With the increasing competitive world that we live and work within, the number of business merger and acquisitions continue to grow as companies strive to advance themselves in the marketplace in combination with achievement of their overall objectives. Historically, there were many situations in the not so distant past where there was less focus upon integrating and consolidating existing business and customer management systems and data. However, with the increased pressures from governmental requirements associated with Sarbanes-Oxley, Basel II, Patriot Act, and other legislation in combination with the desire to support effective business intelligence based improvements the need to consolidate existing systems and data to a single target platform has become much more critical.
Today there is an increased reliance on technology and the movement of information which in turn dictates that the underlying support systems be reliable, accurate, and becoming more efficient in order to maximize the value of the customer relationship while taking advantage of each up-sell and cross-sell opportunity. With this increased reliance, a comprehensive data quality and data integration strategy utilizing a foundation of "best practices" is integral to the overall success of meeting goals associated with business process improvements.
The process of establishing or confirming data definitions for all key corporate data assets is an important first step in order to create a map of how existing systems in each organization are utilizing the various data items as they flow throughout the enterprise. These data definitions include, but are not limited to, documentation regarding data elements and database architecture for customer, prospective customer, and systems applications extending to examining informational data flows within the enterprise itself. The time invested in the data definition process will inevitably save valuable time, identify data quality issues early in the process, and create overall cost reductions in the implementation phase for data and system integrations related to merger/acquisition initiatives.
As a component of the data and system flow architecture definitions, the overall quality of the historical data along with the current data quality process flow should be examined. Businesses consistently struggle with data-driven initiatives predominantly caused by a failure to address the inaccuracies, redundancies, and data anomalies that exist in the data warehouses that serve as the foundation for an increase in reliance upon business intelligence initiatives. Further, data quality standards must support an evolving range of quality issues that are balanced in design, implementation, and include an ongoing audit of data management processes and procedures.
Even with proper data quality assessment of the data assets represented by each company, a successful merger of customer and business management systems also requires a commitment to identify ongoing improvements which includes not only technology but extends to people and processes both in and outside the existing organizations. This commitment serves to maximize return on the acquisition investment and increase shareholder value while enabling effective business intelligence systems that are supported by consistent, reliable, and trustworthy data.

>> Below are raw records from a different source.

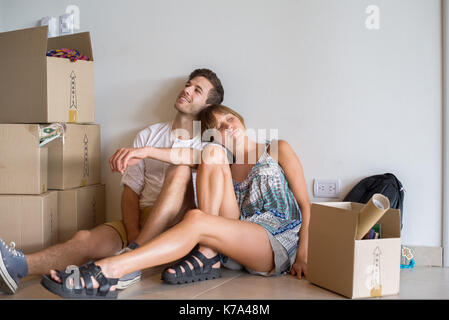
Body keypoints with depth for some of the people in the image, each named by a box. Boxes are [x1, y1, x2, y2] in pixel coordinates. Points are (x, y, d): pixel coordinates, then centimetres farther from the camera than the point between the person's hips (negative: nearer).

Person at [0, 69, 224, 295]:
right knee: (85, 239, -26)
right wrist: (134, 235, -11)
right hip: (143, 221, 3)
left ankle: (132, 254, -39)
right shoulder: (148, 135, 16)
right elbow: (131, 191, 8)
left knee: (181, 169, -30)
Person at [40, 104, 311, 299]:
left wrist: (303, 255, -8)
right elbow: (189, 157, -1)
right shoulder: (223, 162, 22)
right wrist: (147, 151, -20)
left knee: (197, 219, -33)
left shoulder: (277, 150, 14)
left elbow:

Making data quality an ongoing business practice as opposed to a "one-time" project in conjunction with a merger/acquisition data migration, ensures that not only is the initial integration successful but sets the stage for these "best practices" being adopted as an continuing priority. Inevitably, mergers and acquisitions will continue to occur as boundaries that previously existed are removed in what has become an ever-growing global e-commerce based society. Solid data quality practices in turn creates a solid foundation which in turn facilitates the greatest opportunity for success.